LVM Boot problems

Discussion in 'Installation/Configuration' started by bschultz, Apr 29, 2007.

  1. bschultz

    bschultz Member

    I have a single hard drive in my Debian Etch server. On install, I selected to use LVM with a separate home directory. I tried to add a second internal drive to the server today, and on reboot, it wouldn't boot up. I get an error message saying

    mail is the hostname of this server. It also says that a uuid device can't be found.

    How do I get this machine to boot properly? If that isn't possible, how do I get a backup of the /var/www directory before I do a fresh install of Etch? I don't have a backup of the web directory, yet...that's what the second drive was for!
     
  2. bschultz

    bschultz Member

    After booting to a recovery CD, I started ssh and tried to backup my websites. Nothing was there. /var/www did not exist!

    So, I did a fresh install of Etch...but, how to avoid this from happening again when I try to install the second hard drive?
     
  3. falko

    falko Super Moderator Howtoforge Staff

    How did you add the second HDD to LVM?
    Did you take a look at this tutorial?
     
  4. bschultz

    bschultz Member

    I hadn't even gotten that far. All I did was plug in the drive and turn the machine back on. That's when it wouldn't boot. I'll check the how-to section more throughly before I try again to plug in the second drive.
     
  5. falko

    falko Super Moderator Howtoforge Staff

  6. bschultz

    bschultz Member

    No I didn't. I actually hadn't found that how-to. Now that I've re-installed (after the problem of no /dev/mapper/mail-root and no websites)...I did the Etch install with LVM configured with separate home directory. Now, when I did the re-install, I had the second drive plugged in. Now, after the install, the drive doesn't show up on the system

    Disk 1 (boot disk) is 120 GB
    Disk 2 (second drive...not showing) is 80 GB

    Any ideas how I should proceed next? Falko, thanks for everything!
     
  7. falko

    falko Super Moderator Howtoforge Staff

    If it doesn't show up, you should control alll plugs again. If that doesn't work, it might be a driver problem. What kind of HDD is this?
     
  8. bschultz

    bschultz Member

    It's a Western Digital drive. If I pull the plugs and plug them back in, what are the odds of the original problem coming back? I already would have done that, but was trying to not run the threat of having the same problem.
     
  9. bschultz

    bschultz Member

    I tried to re-seet the plugs, and found the problem. The IDE cable connection came apart in my hands! That might explain why it didn't work.

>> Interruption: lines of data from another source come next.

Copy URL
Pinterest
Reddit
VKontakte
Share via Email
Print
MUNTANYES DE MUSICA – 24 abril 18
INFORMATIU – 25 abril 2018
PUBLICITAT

I got a new cable and just went through the back-up how-to, and everything went GREAT. Thanks, Falko. Any chance of a how-to to set this up as a cron with a rotation of the backups to keep 1 or 2 of the backups around?

    Thanks again!
     
  10. falko

    falko Super Moderator Howtoforge Staff

    You mean something like this? http://www.howtoforge.com/linux_lvm_snapshots
    You could use a find script like this to rotate the backups:

    Code:
    #!/bin/sh
    for file in "$( /usr/bin/find /home/somedir -type f -mtime +2 )"
    do
      /bin/rm -f $file
    done
    This will delete all file older than two days, for example.